Similarly, The X-Files’ penultimate episode, “Sunshine Days,” toys with the idea of giving Scully solid scientific proof of the paranormal (as in the Life On Mars case, something that could only possibly be done at the end of the show) but really exists to have some fun with the trappings of The Brady Bunch. Star Trek: Voyager’s penultimate episode, “Renaissance Man,” made more use of having a holographic character than ever before, combining this “end of school” cutting loose with a final moment in the limelight for a beloved breakout character. The Doctor leaps through solid objects and takes on the guise of other people – something that, once done, he might be expected to do more often when it might solve a problem, if the show weren’t coming to an end.
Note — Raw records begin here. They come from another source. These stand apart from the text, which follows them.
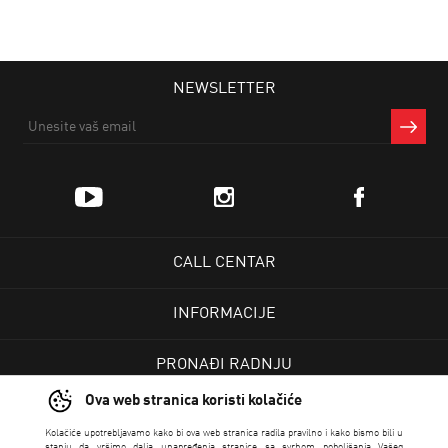
NEWSLETTER
CALL CENTAR
INFORMACIJE
PRONAĐI RADNJU
Ova web stranica koristi kolačiće
KORISNIČKI CENTAR
Kolačiće upotrebljavamo kako bi ova web stranica radila pravilno i kako bismo bili u
stanju da vršimo dalja unapređenja stranice sa svrhom poboljšanja Vašeg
In the end, no one is likely to remember much about a penultimate episode once the curtains close on a show. While there is an enormous amount of pressure surrounding the making and reception of a series finale, like a final exam, a penultimate episode can sometimes come across to viewers more like the last day of school, with everyone having fun getting the most out of the series’ setting, characters and tone while they can. Perhaps that’s why the M*A*S*H production team filmed their last episode early on, and finished their work on the series with “As Time Goes By.” Why end on the exam when you can choose to sign off with the party?